I'm a Frustrated Artist. All my life, I always envied my friends / classmates with natural artistic ability. The painters, architects, writers, photographers, cartoonists, etc. who created something from nothing. They created beautiful art.
And, I always wished I could do that.
Blogging Became My Personal Art. Blogging fuels my creativity unlike any other hobby or passion. And, if it weren’t for Steve Jobs’ and Apple’s influence on other companies to make technology easy to use and learn, I probably would have never pursued it.
I Wrote This Post With a PC. The computer I’m using to write this post is my personal PC (a laptop from the HP Pavilion line). I’ve used it for the past six (6) years. It runs Windows 7, but it still seems slow (especially when resuming from sleeping). It’s an improvement over Vista, but all the things my wife loves about her MacBook (i.e., instant on, easily connecting to a Wi-Fi network, using a touchpad instead of a mouse) aren’t matched by PCs.

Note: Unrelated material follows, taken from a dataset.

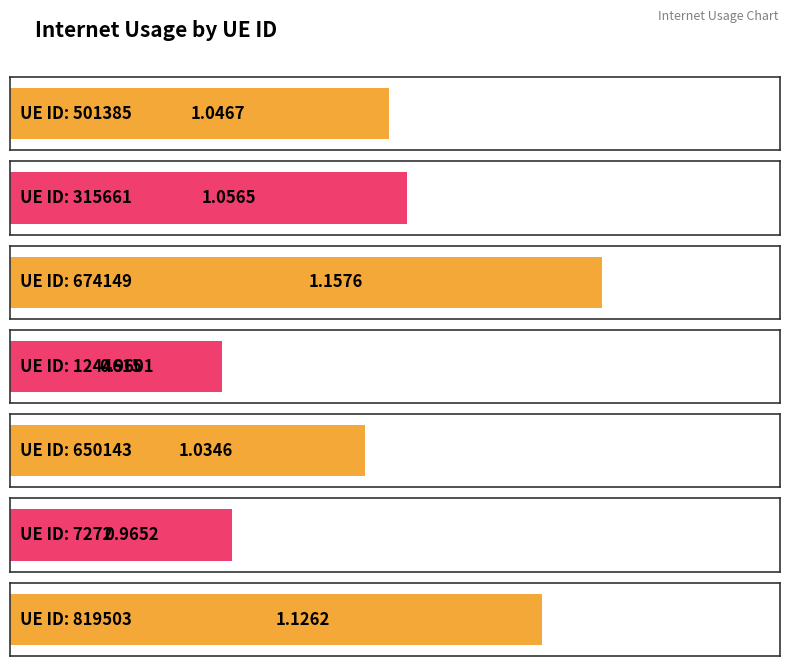

What is the sum of all values?

7.3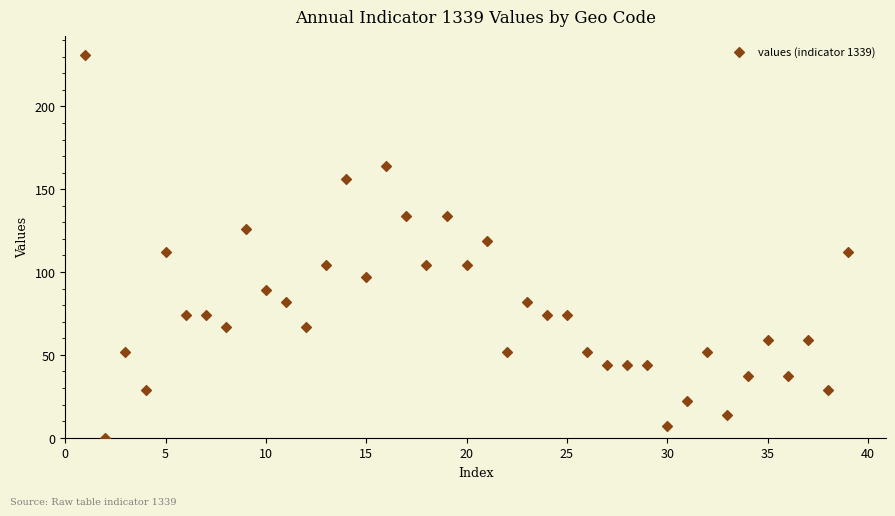

What is the range of Y values (max minus min)?

231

For example, I spent an hour Friday evening finally getting my 10 year-old goddaughter’s new Dell Inspirion laptop to connect to our wireless network. My wife kept telling me to let it go, but I didn’t want to disappoint my goddaughter. She wanted to show me how good she was in navigating the Web (so I kept at it till I finally succeeded).
Maybe It’s Time to Go MacBook Pro. I love and lust for Apple’s products. I swear by my iPod and iPhone. And, my wife swears by her MacBook. My seven-year-old daughter creates her own videos with my wife’s MacBook.
It’s probably because they learned what Macs can do. And, I haven’t. Yet.
Good Luck Mr. Jobs and Get Better Soon.